Endoscopic surgery affects the gut microbiota and its metabolism in breast cancer patients

Abstract

Background: Despite the advantages of endoscopic surgery in reducing trauma and enhancing recovery for breast cancer patients, its impact on gut microbiota, which is crucial for health and estrogen metabolism, remains unclear. Further investigation is necessary to fully understand this impact and its implications.

Materials and methods: Between June and December 2022, fecal samples were collected from 20 patients who underwent endoscopic surgery. The gut microbiota composition was determined using 16S rRNA sequencing, while the metabolites were analyzed through liquid chromatography-tandem mass spectrometry (LC-MS/MS). Bioinformatics and statistical analyses were employed to identify significant alterations in microbial taxa abundance and to assess intergroup differences. These analyses included t-tests for pairwise comparisons, one-way ANOVA for multiple group comparisons, and chi-square tests for categorical data analysis.
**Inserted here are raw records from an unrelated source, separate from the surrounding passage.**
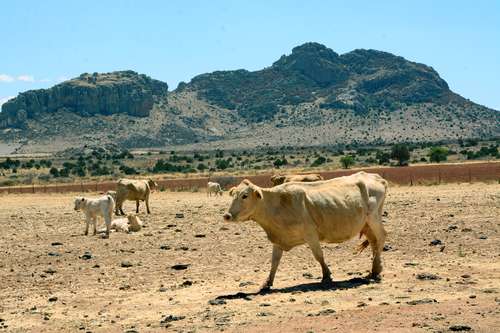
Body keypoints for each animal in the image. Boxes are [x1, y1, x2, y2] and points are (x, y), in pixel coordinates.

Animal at [223, 176, 386, 290]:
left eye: (245, 196)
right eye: (233, 194)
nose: (227, 215)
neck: (277, 205)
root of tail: (376, 177)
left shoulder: (310, 234)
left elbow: (318, 256)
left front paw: (326, 276)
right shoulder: (278, 238)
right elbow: (274, 262)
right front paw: (267, 283)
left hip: (374, 218)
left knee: (381, 237)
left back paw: (376, 269)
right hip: (366, 225)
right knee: (374, 241)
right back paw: (374, 269)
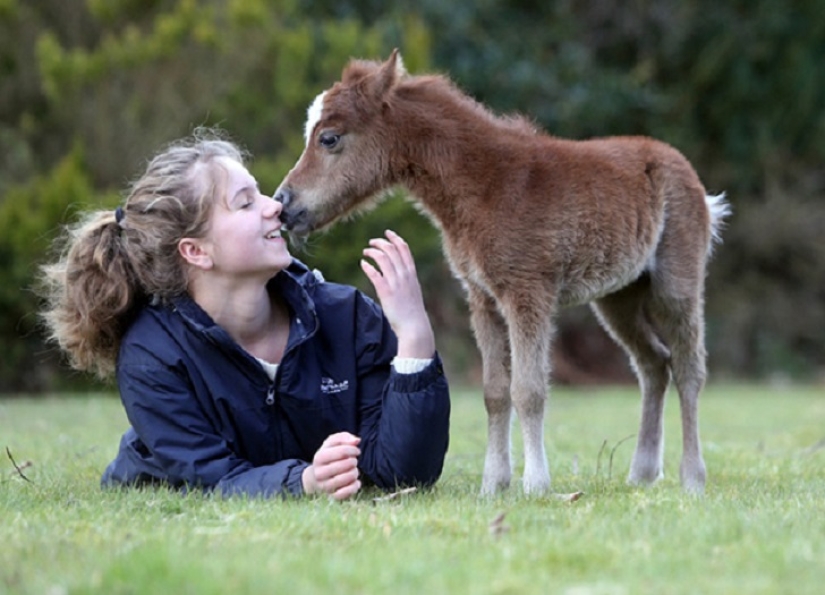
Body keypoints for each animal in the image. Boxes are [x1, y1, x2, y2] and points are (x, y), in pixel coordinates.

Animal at [275, 49, 729, 495]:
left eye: (329, 138)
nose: (283, 203)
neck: (487, 185)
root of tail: (686, 173)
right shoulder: (482, 297)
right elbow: (494, 391)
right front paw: (493, 484)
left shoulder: (528, 292)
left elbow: (528, 390)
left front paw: (535, 485)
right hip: (619, 297)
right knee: (653, 364)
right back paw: (642, 473)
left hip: (676, 283)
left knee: (688, 369)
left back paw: (693, 478)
Results: Endoscopic surgery in breast cancer patients subtly changed gut microbiota diversity and composition. Post-surgery, there was a reduction in Lachnospiraceae, Monoglobaceae and Firmicutes to Bacteroides ratios. Shifts in metabolites were also observed, the changed metabolites impacted pathways such as primary bile biosynthesis and Ascorbate and aldarate metabolism, with PE(PGD1/18:1(9Z)) identified as a key differential metabolite that increased post-surgery. Azasetron, tyramine glucuronide, DL-DOPA, phthalide, acetophenazine, aciclovir, creatinine bicarbonate, and 4-oxo-L-proline being associated with distinct bacterial taxa.

Conclusion: Breast cancer patients undergoing endoscopic surgery experience a shift in their gut microbiota and metabolic profiles. Therefore, postoperative management, with a particular focus on the adjustment of the gut microbiota, is crucial for enhancing patient recovery and health outcomes.

Keywords: 16S rRNA; breast cancer; endoscopic surgery; gut microbiota; metabolites.

Figure 1

Analysis of gut microbiota diversity and composition in breast cancer patients after endoscopic surgery. (A) Alpha-diversity analysis. (B) Beta-diversity analysis. (C) Phylum level. (D) Family level.

Figure 2

Analysis of differences in gut microbiota among patients with breast cancer after endoscopic surgery. (A) LEfSe multilevel species difference discriminant analysis. (B) Comparison of family levels among multiple groups. ^*Indicates the difference between groups p < 0.05. ^**Indicates the difference between groups p < 0.01.

Figure 3

Analysis of metabolites in gut microbiota in patients with breast cancer after endoscopic surgery. (A) Enrichment analysis of differential metabolite KEGG functional pathways. (B) KEGG topology analysis. ^*Indicates the difference between groups p < 0.05. ^**Indicates the difference between groups p < 0.01. ^***Indicates the difference between groups p < 0.001.

Figure 4

Differential metabolite analysis. (A) Cluster analysis of differential metabolites. ROC analysis (B) and abundance (C) of differential metabolites in breast cancer patients after endoscopic surgery.

Figure 5

Correlation analysis between differential metabolites and microbiota. The right-hand side of the figure lists the names of the differential metabolites, while the base presents the gut microbiota. Each cell within the matrix represents the correlation between two attributes—metabolites and associated characteristics. The varying colors within the cells denote the magnitude of the correlation coefficients between the attributes. Asterisks indicate the significance of the p-values, with the following designations: ^*p < 0.05, ^**p < 0.01, and ^***p < 0.001.